YOUR INSTRUCTIONS:
Reprint each record exactly. Pictures are not reprinted.

EXERCISE DATA below:

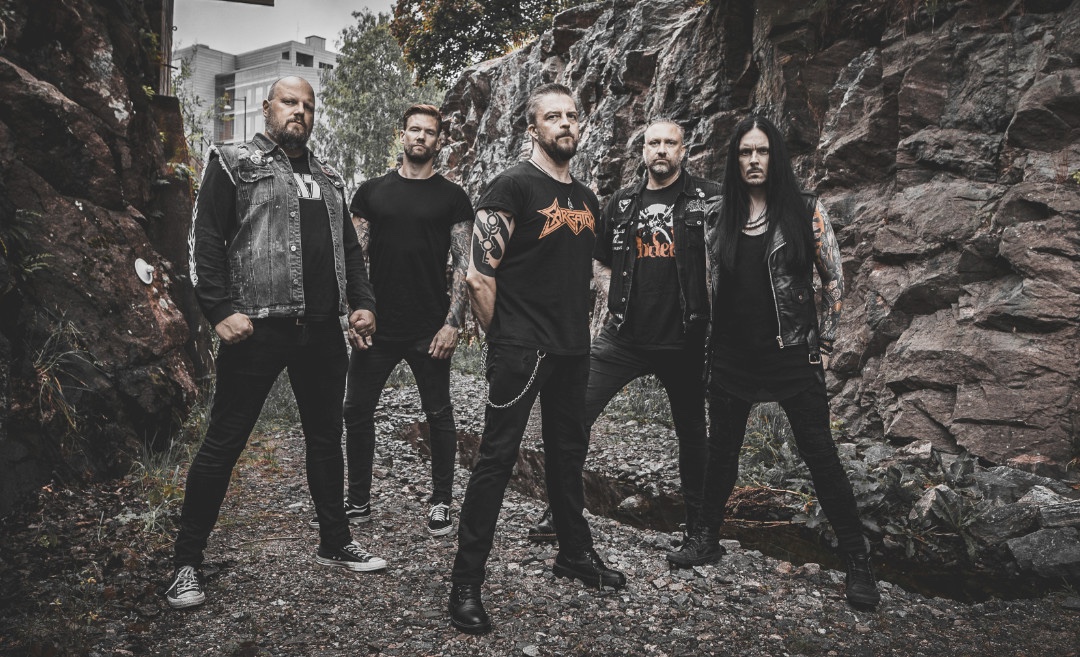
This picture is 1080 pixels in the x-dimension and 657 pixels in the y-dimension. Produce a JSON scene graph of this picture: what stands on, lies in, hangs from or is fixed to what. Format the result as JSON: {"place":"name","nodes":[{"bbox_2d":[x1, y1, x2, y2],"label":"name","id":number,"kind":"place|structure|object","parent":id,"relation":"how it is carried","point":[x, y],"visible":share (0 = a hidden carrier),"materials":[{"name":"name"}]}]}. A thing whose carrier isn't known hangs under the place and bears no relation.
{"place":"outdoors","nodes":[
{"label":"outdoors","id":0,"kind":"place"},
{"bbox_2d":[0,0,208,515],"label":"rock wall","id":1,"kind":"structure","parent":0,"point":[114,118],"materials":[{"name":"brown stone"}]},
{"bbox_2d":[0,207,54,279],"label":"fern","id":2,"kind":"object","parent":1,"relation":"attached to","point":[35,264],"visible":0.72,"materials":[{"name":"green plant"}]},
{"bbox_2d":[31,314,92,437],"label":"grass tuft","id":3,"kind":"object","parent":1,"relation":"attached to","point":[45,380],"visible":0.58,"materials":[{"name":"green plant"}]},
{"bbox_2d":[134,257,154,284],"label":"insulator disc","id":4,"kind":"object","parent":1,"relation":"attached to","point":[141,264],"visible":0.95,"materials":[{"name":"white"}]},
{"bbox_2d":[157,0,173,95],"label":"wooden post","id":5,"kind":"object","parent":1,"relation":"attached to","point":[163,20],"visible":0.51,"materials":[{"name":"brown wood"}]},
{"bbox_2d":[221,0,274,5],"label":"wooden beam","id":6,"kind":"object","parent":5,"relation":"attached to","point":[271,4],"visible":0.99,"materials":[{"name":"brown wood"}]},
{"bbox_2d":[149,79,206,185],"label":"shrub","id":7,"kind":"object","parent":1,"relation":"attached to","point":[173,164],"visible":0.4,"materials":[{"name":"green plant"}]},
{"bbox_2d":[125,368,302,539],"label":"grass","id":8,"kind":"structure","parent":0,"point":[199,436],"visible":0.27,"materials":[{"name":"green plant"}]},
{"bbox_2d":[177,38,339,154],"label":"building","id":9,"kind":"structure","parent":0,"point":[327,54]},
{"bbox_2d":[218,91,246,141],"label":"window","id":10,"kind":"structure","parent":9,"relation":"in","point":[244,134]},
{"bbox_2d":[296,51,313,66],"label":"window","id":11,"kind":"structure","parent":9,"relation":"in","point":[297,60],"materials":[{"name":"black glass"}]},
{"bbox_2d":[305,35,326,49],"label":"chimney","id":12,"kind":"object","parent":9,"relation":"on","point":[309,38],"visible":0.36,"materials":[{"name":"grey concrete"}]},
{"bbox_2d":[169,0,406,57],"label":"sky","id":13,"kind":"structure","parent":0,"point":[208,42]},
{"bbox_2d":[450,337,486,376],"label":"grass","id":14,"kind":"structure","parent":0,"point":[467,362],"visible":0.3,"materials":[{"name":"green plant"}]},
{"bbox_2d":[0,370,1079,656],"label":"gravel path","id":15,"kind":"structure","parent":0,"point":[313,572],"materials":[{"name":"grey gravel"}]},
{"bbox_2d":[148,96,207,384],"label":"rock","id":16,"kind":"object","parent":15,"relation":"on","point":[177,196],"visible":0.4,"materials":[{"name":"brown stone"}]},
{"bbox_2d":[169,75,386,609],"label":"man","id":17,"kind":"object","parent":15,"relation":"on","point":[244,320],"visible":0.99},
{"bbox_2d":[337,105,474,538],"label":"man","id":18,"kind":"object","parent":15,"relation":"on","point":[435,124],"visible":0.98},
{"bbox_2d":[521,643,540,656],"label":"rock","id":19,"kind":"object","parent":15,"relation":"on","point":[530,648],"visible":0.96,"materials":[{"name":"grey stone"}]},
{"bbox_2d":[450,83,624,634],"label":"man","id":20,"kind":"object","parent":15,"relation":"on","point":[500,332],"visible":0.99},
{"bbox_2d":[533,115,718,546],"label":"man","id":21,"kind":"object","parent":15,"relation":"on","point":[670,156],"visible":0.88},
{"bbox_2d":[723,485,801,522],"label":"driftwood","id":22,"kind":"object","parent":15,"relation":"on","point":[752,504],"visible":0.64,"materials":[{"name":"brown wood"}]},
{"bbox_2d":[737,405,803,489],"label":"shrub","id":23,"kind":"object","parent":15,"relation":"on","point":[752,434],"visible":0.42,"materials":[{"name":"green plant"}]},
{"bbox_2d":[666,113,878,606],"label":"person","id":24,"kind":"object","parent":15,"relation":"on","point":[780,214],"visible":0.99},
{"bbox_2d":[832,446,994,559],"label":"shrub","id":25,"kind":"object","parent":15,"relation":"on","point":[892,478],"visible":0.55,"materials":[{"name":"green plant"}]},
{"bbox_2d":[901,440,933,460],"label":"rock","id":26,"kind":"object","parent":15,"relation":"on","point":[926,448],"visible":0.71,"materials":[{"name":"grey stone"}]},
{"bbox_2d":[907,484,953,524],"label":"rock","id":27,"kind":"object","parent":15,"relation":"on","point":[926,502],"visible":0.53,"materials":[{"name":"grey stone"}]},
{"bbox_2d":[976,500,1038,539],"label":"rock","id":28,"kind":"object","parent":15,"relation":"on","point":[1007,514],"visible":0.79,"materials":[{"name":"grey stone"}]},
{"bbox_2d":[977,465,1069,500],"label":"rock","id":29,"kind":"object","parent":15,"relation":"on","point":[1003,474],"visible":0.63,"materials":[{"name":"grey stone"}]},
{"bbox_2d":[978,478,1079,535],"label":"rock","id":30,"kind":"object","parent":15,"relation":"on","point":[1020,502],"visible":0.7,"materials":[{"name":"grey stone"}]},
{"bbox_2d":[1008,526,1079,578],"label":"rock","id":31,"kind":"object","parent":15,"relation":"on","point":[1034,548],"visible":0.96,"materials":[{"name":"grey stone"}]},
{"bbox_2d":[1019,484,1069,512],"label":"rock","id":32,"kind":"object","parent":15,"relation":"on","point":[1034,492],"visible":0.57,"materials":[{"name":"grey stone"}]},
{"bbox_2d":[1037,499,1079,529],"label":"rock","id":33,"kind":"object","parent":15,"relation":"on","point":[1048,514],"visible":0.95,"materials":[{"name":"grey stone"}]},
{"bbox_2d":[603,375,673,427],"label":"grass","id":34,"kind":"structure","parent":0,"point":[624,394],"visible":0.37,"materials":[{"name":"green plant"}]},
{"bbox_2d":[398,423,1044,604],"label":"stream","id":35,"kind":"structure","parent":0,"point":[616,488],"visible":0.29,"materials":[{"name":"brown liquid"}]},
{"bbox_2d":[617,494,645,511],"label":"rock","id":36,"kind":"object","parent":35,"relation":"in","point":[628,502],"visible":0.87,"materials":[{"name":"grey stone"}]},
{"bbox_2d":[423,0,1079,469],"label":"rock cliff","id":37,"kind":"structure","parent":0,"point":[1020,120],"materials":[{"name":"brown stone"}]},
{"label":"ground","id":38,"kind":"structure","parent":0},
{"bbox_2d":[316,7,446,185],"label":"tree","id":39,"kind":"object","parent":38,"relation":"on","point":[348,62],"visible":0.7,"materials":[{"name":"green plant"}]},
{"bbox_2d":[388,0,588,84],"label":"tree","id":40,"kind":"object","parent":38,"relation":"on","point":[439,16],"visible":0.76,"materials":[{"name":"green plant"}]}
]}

End of EXERCISE DATA.

FINAL ANSWER:
This picture is 1080 pixels in the x-dimension and 657 pixels in the y-dimension. Produce a JSON scene graph of this picture: what stands on, lies in, hangs from or is fixed to what. Format the result as JSON: {"place":"name","nodes":[{"bbox_2d":[x1, y1, x2, y2],"label":"name","id":number,"kind":"place|structure|object","parent":id,"relation":"how it is carried","point":[x, y],"visible":share (0 = a hidden carrier),"materials":[{"name":"name"}]}]}. A thing whose carrier isn't known hangs under the place and bears no relation.
{"place":"outdoors","nodes":[
{"label":"outdoors","id":0,"kind":"place"},
{"bbox_2d":[0,0,208,515],"label":"rock wall","id":1,"kind":"structure","parent":0,"point":[114,118],"materials":[{"name":"brown stone"}]},
{"bbox_2d":[0,207,54,279],"label":"fern","id":2,"kind":"object","parent":1,"relation":"attached to","point":[35,264],"visible":0.72,"materials":[{"name":"green plant"}]},
{"bbox_2d":[31,314,92,437],"label":"grass tuft","id":3,"kind":"object","parent":1,"relation":"attached to","point":[45,380],"visible":0.58,"materials":[{"name":"green plant"}]},
{"bbox_2d":[134,257,154,284],"label":"insulator disc","id":4,"kind":"object","parent":1,"relation":"attached to","point":[141,264],"visible":0.95,"materials":[{"name":"white"}]},
{"bbox_2d":[157,0,173,95],"label":"wooden post","id":5,"kind":"object","parent":1,"relation":"attached to","point":[163,20],"visible":0.51,"materials":[{"name":"brown wood"}]},
{"bbox_2d":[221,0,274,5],"label":"wooden beam","id":6,"kind":"object","parent":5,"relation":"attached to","point":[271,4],"visible":0.99,"materials":[{"name":"brown wood"}]},
{"bbox_2d":[149,79,206,185],"label":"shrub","id":7,"kind":"object","parent":1,"relation":"attached to","point":[173,164],"visible":0.4,"materials":[{"name":"green plant"}]},
{"bbox_2d":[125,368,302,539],"label":"grass","id":8,"kind":"structure","parent":0,"point":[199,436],"visible":0.27,"materials":[{"name":"green plant"}]},
{"bbox_2d":[177,38,339,154],"label":"building","id":9,"kind":"structure","parent":0,"point":[327,54]},
{"bbox_2d":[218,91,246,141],"label":"window","id":10,"kind":"structure","parent":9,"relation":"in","point":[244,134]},
{"bbox_2d":[296,51,313,66],"label":"window","id":11,"kind":"structure","parent":9,"relation":"in","point":[297,60],"materials":[{"name":"black glass"}]},
{"bbox_2d":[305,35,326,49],"label":"chimney","id":12,"kind":"object","parent":9,"relation":"on","point":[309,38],"visible":0.36,"materials":[{"name":"grey concrete"}]},
{"bbox_2d":[169,0,406,57],"label":"sky","id":13,"kind":"structure","parent":0,"point":[208,42]},
{"bbox_2d":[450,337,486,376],"label":"grass","id":14,"kind":"structure","parent":0,"point":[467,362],"visible":0.3,"materials":[{"name":"green plant"}]},
{"bbox_2d":[0,370,1079,656],"label":"gravel path","id":15,"kind":"structure","parent":0,"point":[313,572],"materials":[{"name":"grey gravel"}]},
{"bbox_2d":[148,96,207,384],"label":"rock","id":16,"kind":"object","parent":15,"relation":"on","point":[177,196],"visible":0.4,"materials":[{"name":"brown stone"}]},
{"bbox_2d":[169,75,386,609],"label":"man","id":17,"kind":"object","parent":15,"relation":"on","point":[244,320],"visible":0.99},
{"bbox_2d":[337,105,474,538],"label":"man","id":18,"kind":"object","parent":15,"relation":"on","point":[435,124],"visible":0.98},
{"bbox_2d":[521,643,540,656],"label":"rock","id":19,"kind":"object","parent":15,"relation":"on","point":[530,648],"visible":0.96,"materials":[{"name":"grey stone"}]},
{"bbox_2d":[450,83,624,634],"label":"man","id":20,"kind":"object","parent":15,"relation":"on","point":[500,332],"visible":0.99},
{"bbox_2d":[533,115,718,546],"label":"man","id":21,"kind":"object","parent":15,"relation":"on","point":[670,156],"visible":0.88},
{"bbox_2d":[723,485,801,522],"label":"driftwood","id":22,"kind":"object","parent":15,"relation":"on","point":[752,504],"visible":0.64,"materials":[{"name":"brown wood"}]},
{"bbox_2d":[737,405,803,489],"label":"shrub","id":23,"kind":"object","parent":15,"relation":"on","point":[752,434],"visible":0.42,"materials":[{"name":"green plant"}]},
{"bbox_2d":[666,113,878,606],"label":"person","id":24,"kind":"object","parent":15,"relation":"on","point":[780,214],"visible":0.99},
{"bbox_2d":[832,446,994,559],"label":"shrub","id":25,"kind":"object","parent":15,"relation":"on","point":[892,478],"visible":0.55,"materials":[{"name":"green plant"}]},
{"bbox_2d":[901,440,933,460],"label":"rock","id":26,"kind":"object","parent":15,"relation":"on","point":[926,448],"visible":0.71,"materials":[{"name":"grey stone"}]},
{"bbox_2d":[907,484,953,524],"label":"rock","id":27,"kind":"object","parent":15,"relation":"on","point":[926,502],"visible":0.53,"materials":[{"name":"grey stone"}]},
{"bbox_2d":[976,500,1038,539],"label":"rock","id":28,"kind":"object","parent":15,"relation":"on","point":[1007,514],"visible":0.79,"materials":[{"name":"grey stone"}]},
{"bbox_2d":[977,465,1069,500],"label":"rock","id":29,"kind":"object","parent":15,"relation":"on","point":[1003,474],"visible":0.63,"materials":[{"name":"grey stone"}]},
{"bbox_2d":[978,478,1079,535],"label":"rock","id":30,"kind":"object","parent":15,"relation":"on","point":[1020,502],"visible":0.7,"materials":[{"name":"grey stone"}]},
{"bbox_2d":[1008,526,1079,578],"label":"rock","id":31,"kind":"object","parent":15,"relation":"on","point":[1034,548],"visible":0.96,"materials":[{"name":"grey stone"}]},
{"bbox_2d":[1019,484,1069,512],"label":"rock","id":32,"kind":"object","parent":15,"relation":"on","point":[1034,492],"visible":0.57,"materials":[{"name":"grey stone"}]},
{"bbox_2d":[1037,499,1079,529],"label":"rock","id":33,"kind":"object","parent":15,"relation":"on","point":[1048,514],"visible":0.95,"materials":[{"name":"grey stone"}]},
{"bbox_2d":[603,375,673,427],"label":"grass","id":34,"kind":"structure","parent":0,"point":[624,394],"visible":0.37,"materials":[{"name":"green plant"}]},
{"bbox_2d":[398,423,1044,604],"label":"stream","id":35,"kind":"structure","parent":0,"point":[616,488],"visible":0.29,"materials":[{"name":"brown liquid"}]},
{"bbox_2d":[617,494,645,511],"label":"rock","id":36,"kind":"object","parent":35,"relation":"in","point":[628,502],"visible":0.87,"materials":[{"name":"grey stone"}]},
{"bbox_2d":[423,0,1079,469],"label":"rock cliff","id":37,"kind":"structure","parent":0,"point":[1020,120],"materials":[{"name":"brown stone"}]},
{"label":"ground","id":38,"kind":"structure","parent":0},
{"bbox_2d":[316,7,446,185],"label":"tree","id":39,"kind":"object","parent":38,"relation":"on","point":[348,62],"visible":0.7,"materials":[{"name":"green plant"}]},
{"bbox_2d":[388,0,588,84],"label":"tree","id":40,"kind":"object","parent":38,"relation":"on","point":[439,16],"visible":0.76,"materials":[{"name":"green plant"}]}
]}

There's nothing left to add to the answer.